Data provided below:

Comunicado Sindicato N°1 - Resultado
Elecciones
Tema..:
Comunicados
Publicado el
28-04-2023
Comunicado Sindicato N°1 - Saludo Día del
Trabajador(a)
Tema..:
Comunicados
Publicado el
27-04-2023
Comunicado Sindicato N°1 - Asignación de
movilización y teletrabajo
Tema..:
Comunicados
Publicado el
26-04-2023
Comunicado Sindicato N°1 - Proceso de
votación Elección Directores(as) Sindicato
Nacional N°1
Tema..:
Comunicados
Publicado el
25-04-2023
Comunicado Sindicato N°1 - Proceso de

End of Data provided.

The records above are to be repeated exactly, in their entirety.

Comunicado Sindicato N°1 - Resultado
Elecciones
Tema..:
Comunicados
Publicado el
28-04-2023
Comunicado Sindicato N°1 - Saludo Día del
Trabajador(a)
Tema..:
Comunicados
Publicado el
27-04-2023
Comunicado Sindicato N°1 - Asignación de
movilización y teletrabajo
Tema..:
Comunicados
Publicado el
26-04-2023
Comunicado Sindicato N°1 - Proceso de
votación Elección Directores(as) Sindicato
Nacional N°1
Tema..:
Comunicados
Publicado el
25-04-2023
Comunicado Sindicato N°1 - Proceso de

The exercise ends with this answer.